Copy out the data that comes next, character for character, and leave the images aside.

Segment Start: Data listing

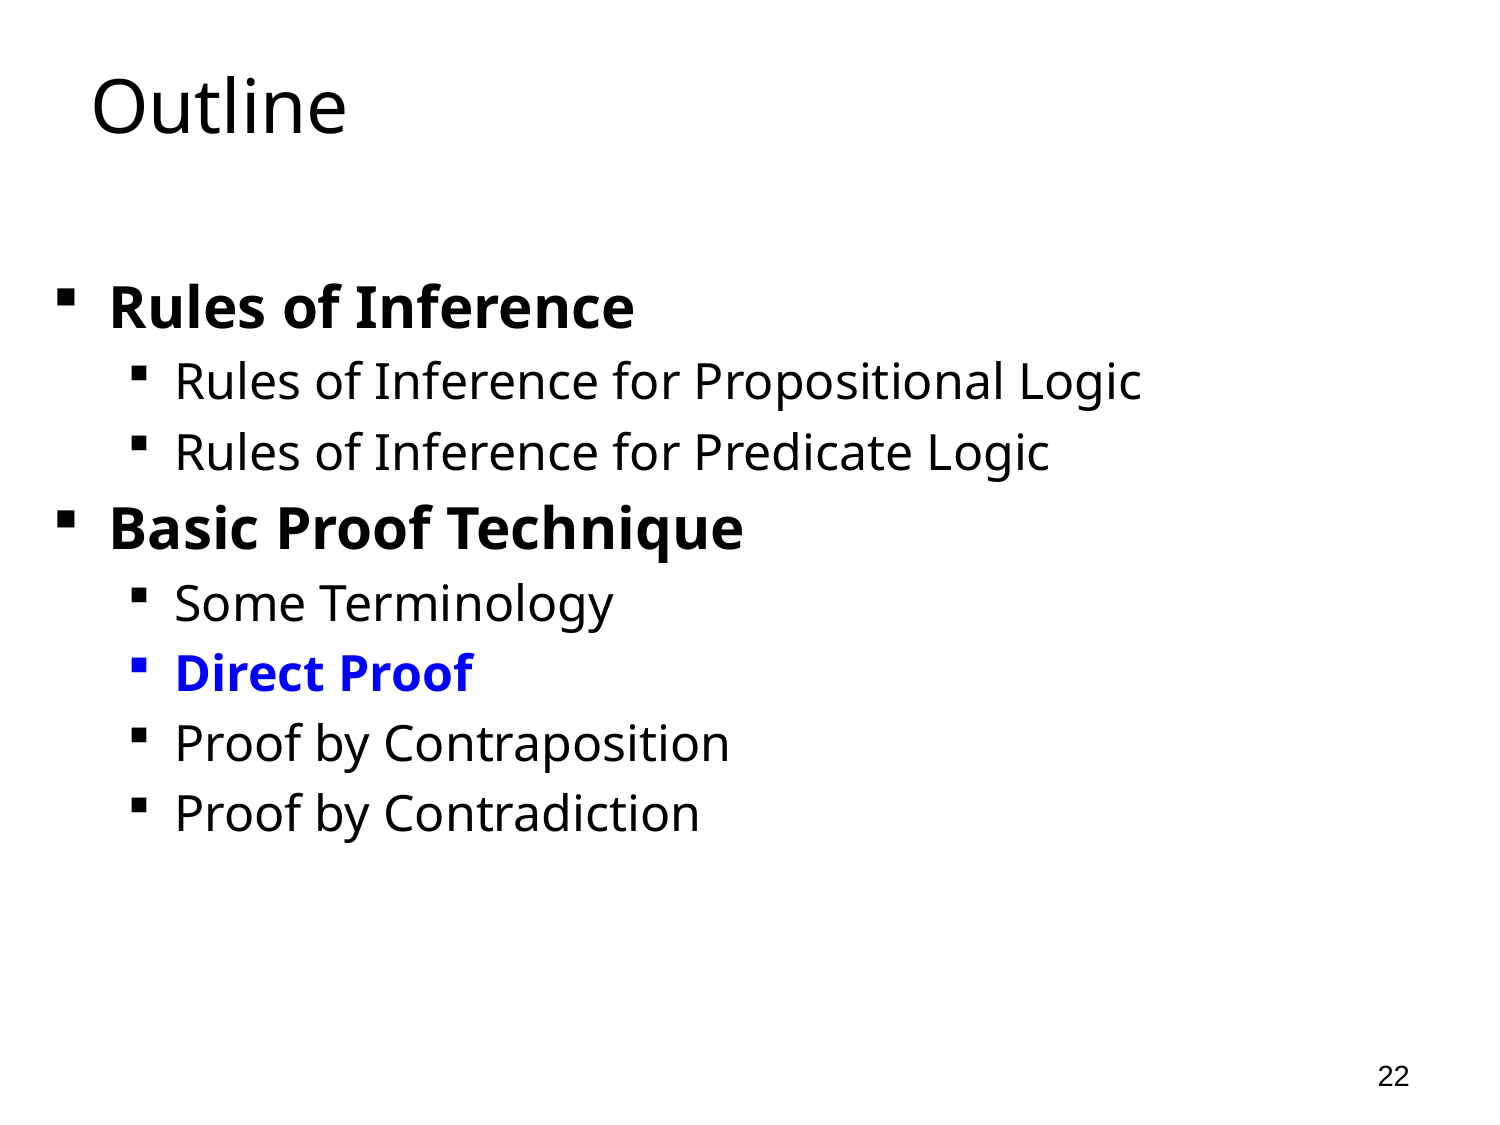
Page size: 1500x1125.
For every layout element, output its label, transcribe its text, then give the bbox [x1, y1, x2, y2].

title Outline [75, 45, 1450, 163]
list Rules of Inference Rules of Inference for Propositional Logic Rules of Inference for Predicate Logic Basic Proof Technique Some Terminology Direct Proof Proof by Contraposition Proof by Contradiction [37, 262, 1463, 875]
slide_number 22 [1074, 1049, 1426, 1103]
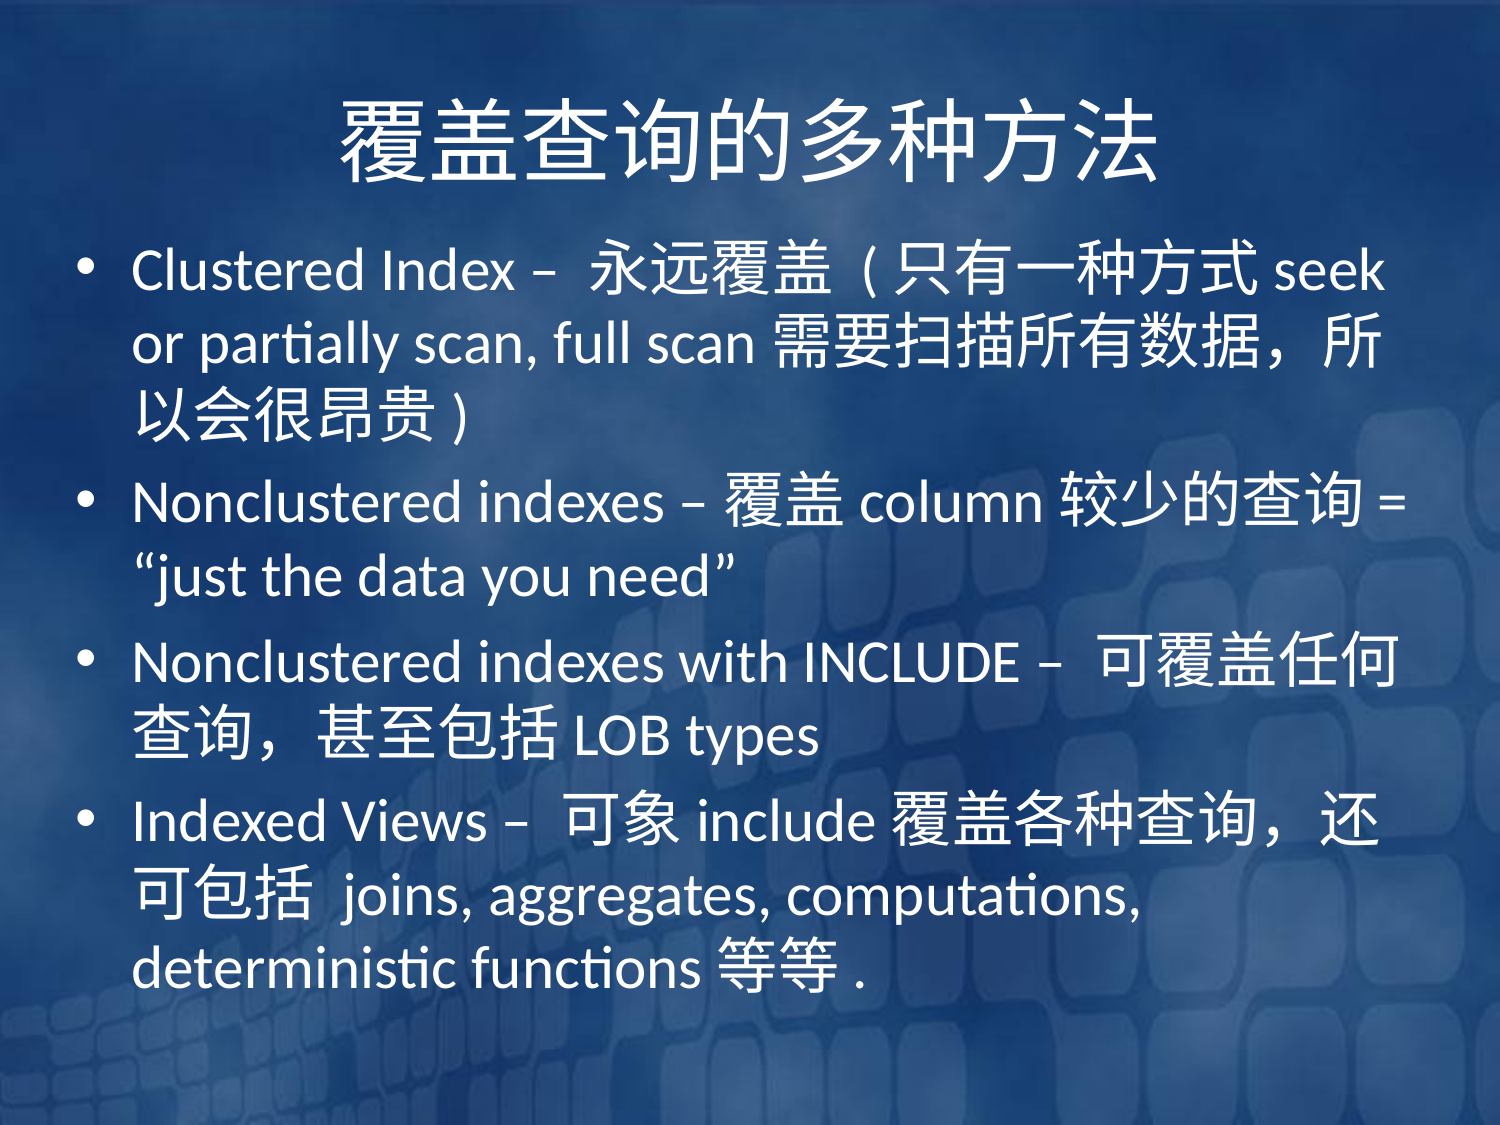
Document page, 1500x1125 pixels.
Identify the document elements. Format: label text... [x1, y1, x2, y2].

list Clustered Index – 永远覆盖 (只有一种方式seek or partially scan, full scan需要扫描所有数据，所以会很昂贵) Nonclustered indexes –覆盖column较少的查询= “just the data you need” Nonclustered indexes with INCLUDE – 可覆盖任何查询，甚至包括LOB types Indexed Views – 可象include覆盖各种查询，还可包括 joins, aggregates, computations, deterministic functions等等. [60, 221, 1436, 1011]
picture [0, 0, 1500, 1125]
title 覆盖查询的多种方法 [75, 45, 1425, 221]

Segment End: Data listing

_Reply_
Page size: 1500x1125.
For every layout element, output its label, transcribe its text, then give the bbox [x1, y1, x2, y2].

title Outline [75, 45, 1450, 163]
list Rules of Inference Rules of Inference for Propositional Logic Rules of Inference for Predicate Logic Basic Proof Technique Some Terminology Direct Proof Proof by Contraposition Proof by Contradiction [37, 262, 1463, 875]
slide_number 22 [1074, 1049, 1426, 1103]
Document page, 1500x1125 pixels.
Identify the document elements. Format: label text... [x1, y1, x2, y2].

list Clustered Index – 永远覆盖 (只有一种方式seek or partially scan, full scan需要扫描所有数据，所以会很昂贵) Nonclustered indexes –覆盖column较少的查询= “just the data you need” Nonclustered indexes with INCLUDE – 可覆盖任何查询，甚至包括LOB types Indexed Views – 可象include覆盖各种查询，还可包括 joins, aggregates, computations, deterministic functions等等. [60, 221, 1436, 1011]
picture [0, 0, 1500, 1125]
title 覆盖查询的多种方法 [75, 45, 1425, 221]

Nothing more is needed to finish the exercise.